- [Given entries]
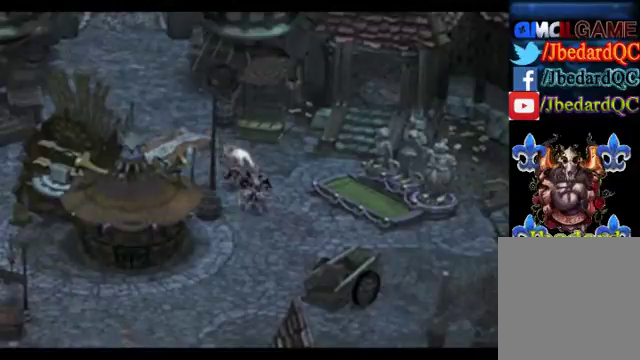
{"buttons": [], "left_stick": "center", "events": [[200, "Y", "down"], [360, "Y", "up"]]}
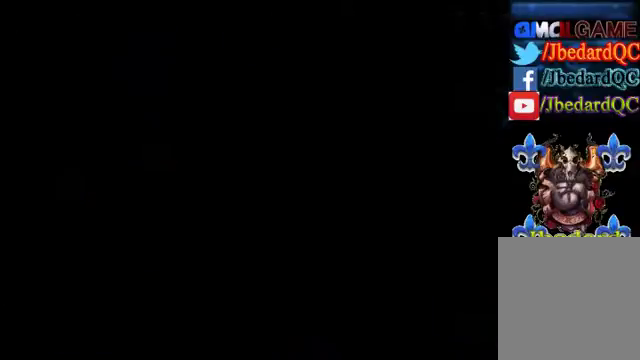
{"buttons": [], "left_stick": "center", "events": []}
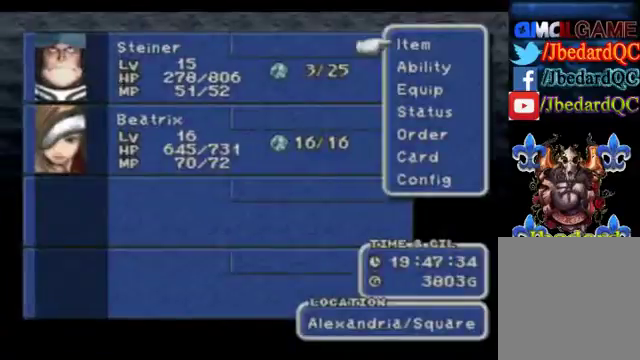
{"buttons": [], "left_stick": "center", "events": []}
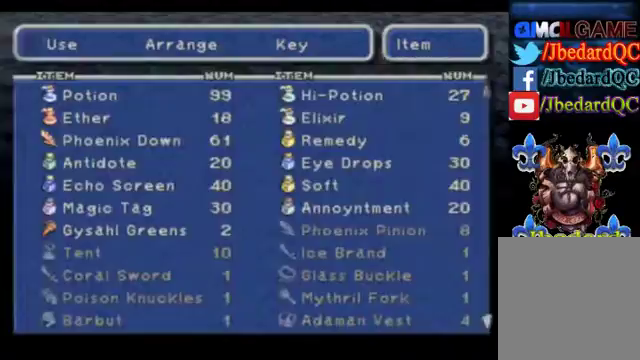
{"buttons": [], "left_stick": "center"}
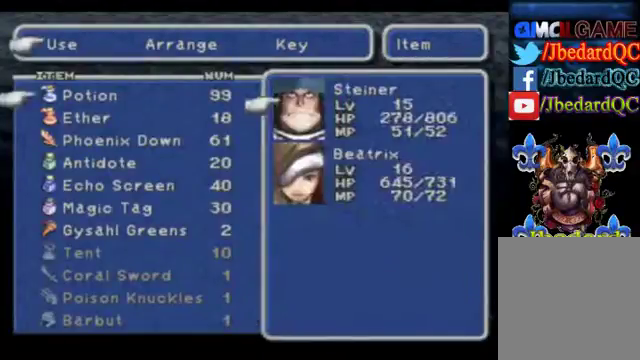
{"buttons": ["A"], "left_stick": "center", "events": [[240, "A", "down"], [360, "A", "up"], [440, "A", "down"]]}
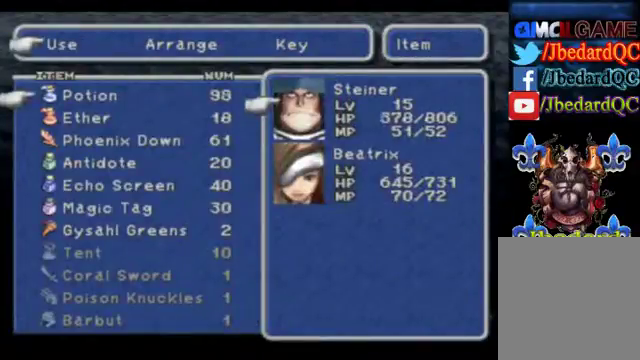
{"buttons": ["A"], "left_stick": "center", "events": [[40, "A", "up"], [120, "A", "down"]]}
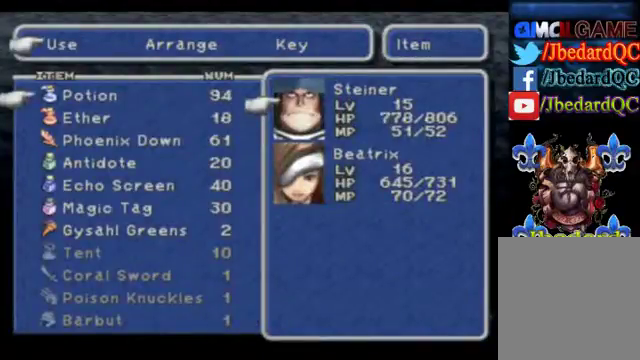
{"buttons": ["A"], "left_stick": "center", "events": []}
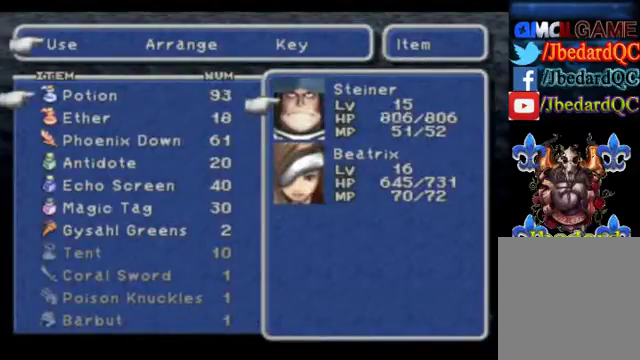
{"buttons": ["A"], "left_stick": "center", "events": [[120, "left_stick", "down"], [280, "left_stick", "center"]]}
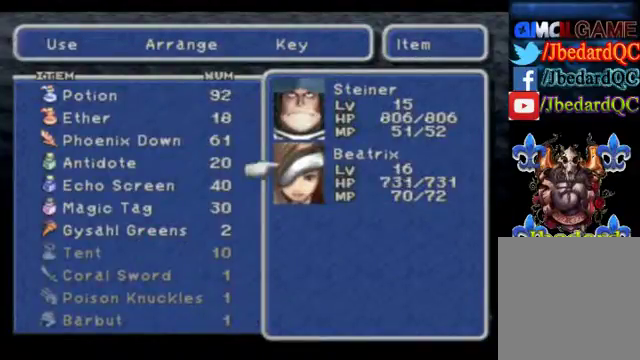
{"buttons": ["B"], "left_stick": "center", "events": [[80, "A", "up"], [160, "A", "down"], [440, "A", "up"], [440, "B", "down"]]}
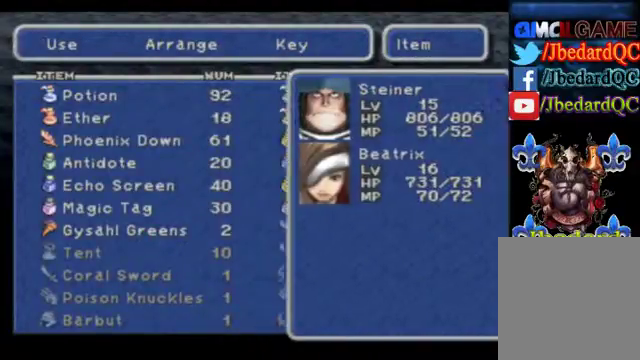
{"buttons": ["B"], "left_stick": "center", "events": [[360, "B", "up"], [480, "B", "down"]]}
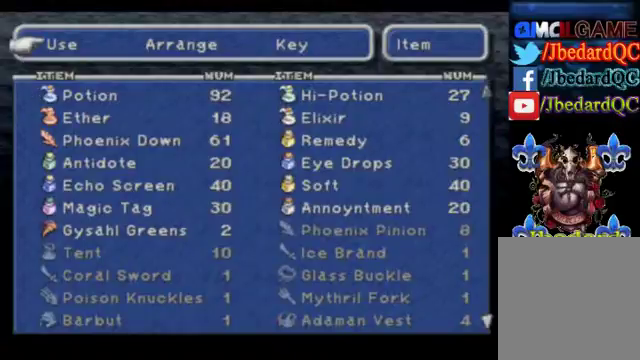
{"buttons": [], "left_stick": "center", "events": [[120, "B", "up"], [200, "B", "down"], [360, "B", "up"]]}
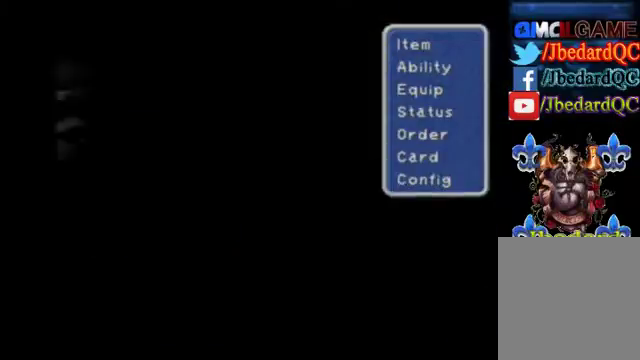
{"buttons": [], "left_stick": "down", "events": [[400, "left_stick", "down"]]}
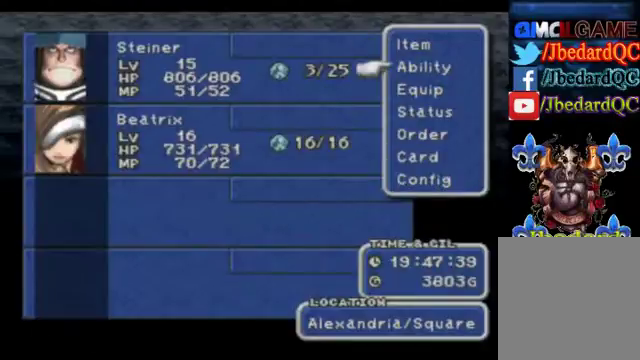
{"buttons": [], "left_stick": "center", "events": [[440, "left_stick", "center"]]}
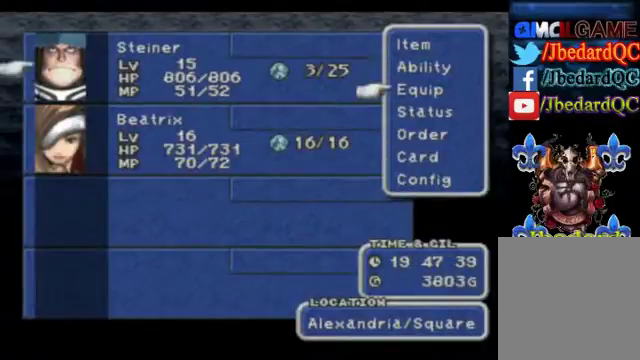
{"buttons": [], "left_stick": "center", "events": [[200, "A", "down"], [320, "A", "up"]]}
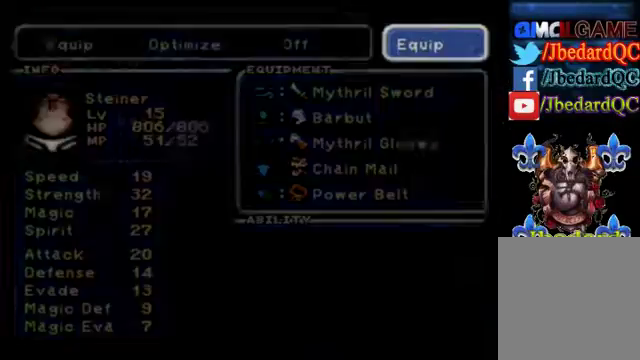
{"buttons": [], "left_stick": "center", "events": [[240, "A", "down"], [360, "A", "up"]]}
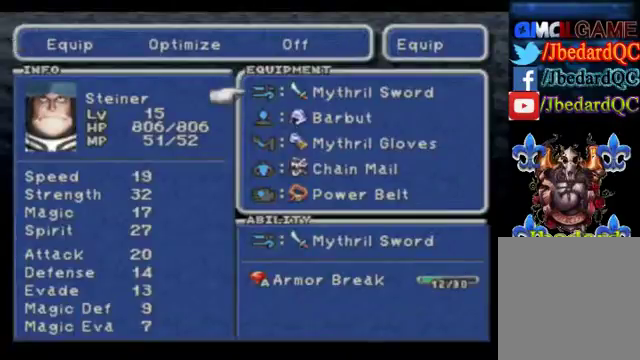
{"buttons": [], "left_stick": "center", "events": []}
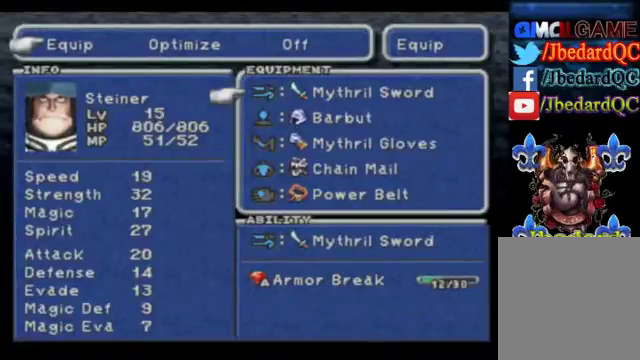
{"buttons": [], "left_stick": "center", "events": []}
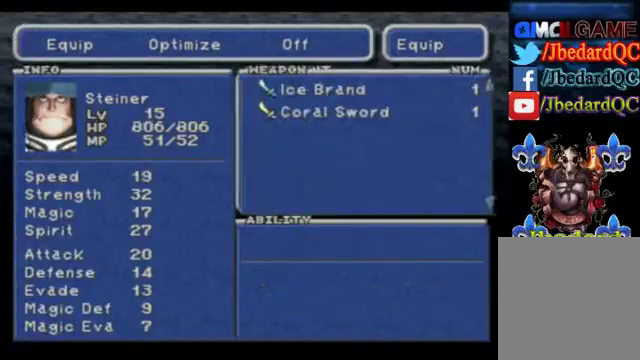
{"buttons": [], "left_stick": "center", "events": [[280, "left_stick", "down"], [480, "left_stick", "center"]]}
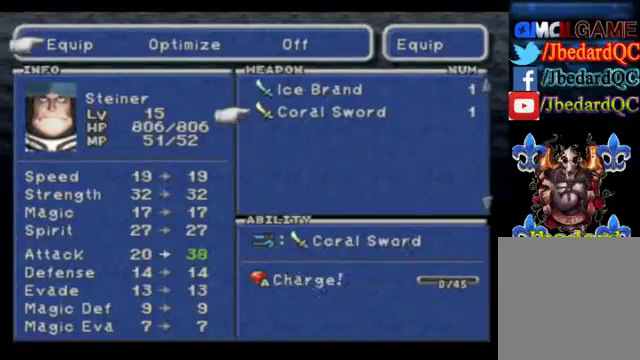
{"buttons": [], "left_stick": "center", "events": [[240, "left_stick", "up"], [480, "left_stick", "center"]]}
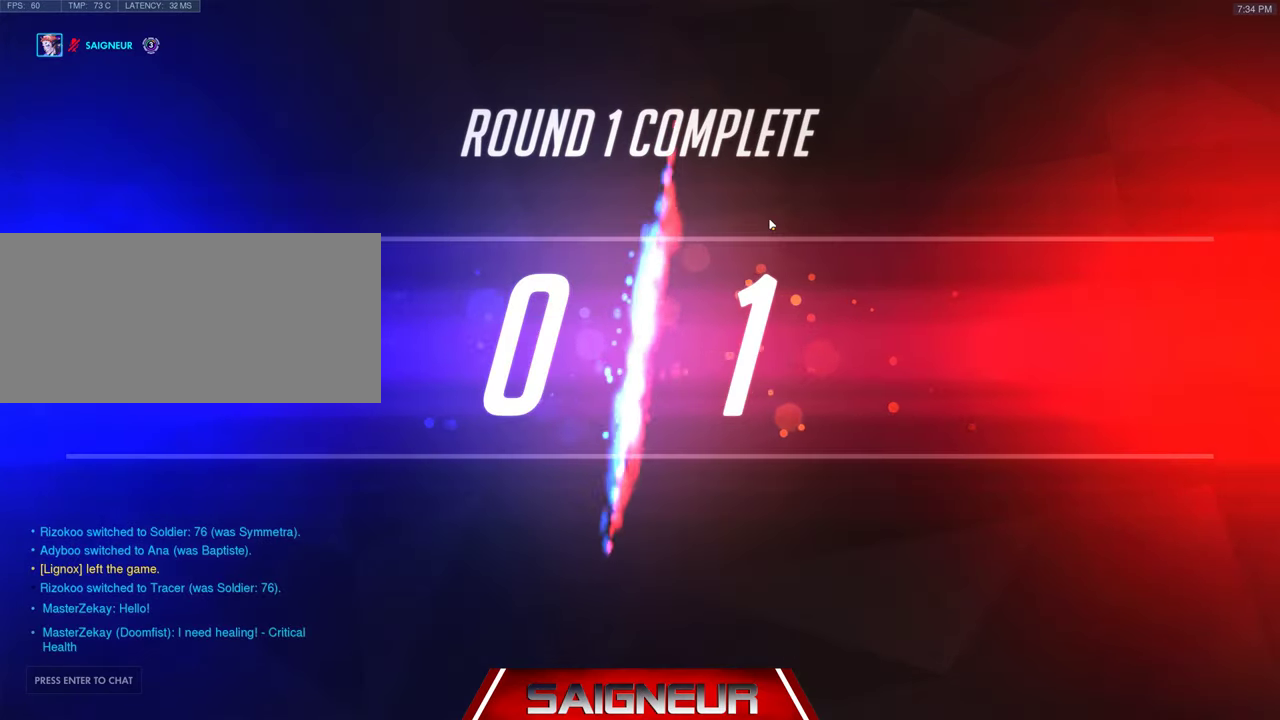
Gameplay with keyboard and mouse; each line is a JSON object with the keys and mouse buttons held at the frame after it. "events" lists presses ("down") and releases ("up") of "a", "ctrl", "d", "e", "f", "q", "r", "s", "shift", "space", "tab", "w", "mouse_left", "mouse_wheel", "mouse_right", "mouse_mb4" and "mouse_mb5" between this image and that frame as [ms after this image, input, new state], when the widget could be followed in between. "mouse_left", "mouse_wheel", "mouse_right", "mouse_mb4", "mouse_mb5" = the "left", "wheel", "right", "mb4", "mb5" buttons of the "mouse" list. No other keys are recorded. "wheel" means that the mouse wheel is clicked or scrolled. Mouse movement is not recorded.
{"keys": [], "mouse": [], "events": []}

- [Aim of the task] Without including a single picture, restate all of the data word for word.

- [Exercise solution]
{"buttons": [], "left_stick": "center", "events": [[200, "Y", "down"], [360, "Y", "up"]]}
{"buttons": [], "left_stick": "center", "events": []}
{"buttons": [], "left_stick": "center", "events": []}
{"buttons": [], "left_stick": "center"}
{"buttons": ["A"], "left_stick": "center", "events": [[240, "A", "down"], [360, "A", "up"], [440, "A", "down"]]}
{"buttons": ["A"], "left_stick": "center", "events": [[40, "A", "up"], [120, "A", "down"]]}
{"buttons": ["A"], "left_stick": "center", "events": []}
{"buttons": ["A"], "left_stick": "center", "events": [[120, "left_stick", "down"], [280, "left_stick", "center"]]}
{"buttons": ["B"], "left_stick": "center", "events": [[80, "A", "up"], [160, "A", "down"], [440, "A", "up"], [440, "B", "down"]]}
{"buttons": ["B"], "left_stick": "center", "events": [[360, "B", "up"], [480, "B", "down"]]}
{"buttons": [], "left_stick": "center", "events": [[120, "B", "up"], [200, "B", "down"], [360, "B", "up"]]}
{"buttons": [], "left_stick": "down", "events": [[400, "left_stick", "down"]]}
{"buttons": [], "left_stick": "center", "events": [[440, "left_stick", "center"]]}
{"buttons": [], "left_stick": "center", "events": [[200, "A", "down"], [320, "A", "up"]]}
{"buttons": [], "left_stick": "center", "events": [[240, "A", "down"], [360, "A", "up"]]}
{"buttons": [], "left_stick": "center", "events": []}
{"buttons": [], "left_stick": "center", "events": []}
{"buttons": [], "left_stick": "center", "events": [[280, "left_stick", "down"], [480, "left_stick", "center"]]}
{"buttons": [], "left_stick": "center", "events": [[240, "left_stick", "up"], [480, "left_stick", "center"]]}
Gameplay with keyboard and mouse; each line is a JSON object with the keys and mouse buttons held at the frame after it. "events" lists presses ("down") and releases ("up") of "a", "ctrl", "d", "e", "f", "q", "r", "s", "shift", "space", "tab", "w", "mouse_left", "mouse_wheel", "mouse_right", "mouse_mb4" and "mouse_mb5" between this image and that frame as [ms after this image, input, new state], when the widget could be followed in between. "mouse_left", "mouse_wheel", "mouse_right", "mouse_mb4", "mouse_mb5" = the "left", "wheel", "right", "mb4", "mb5" buttons of the "mouse" list. No other keys are recorded. "wheel" means that the mouse wheel is clicked or scrolled. Mouse movement is not recorded.
{"keys": [], "mouse": [], "events": []}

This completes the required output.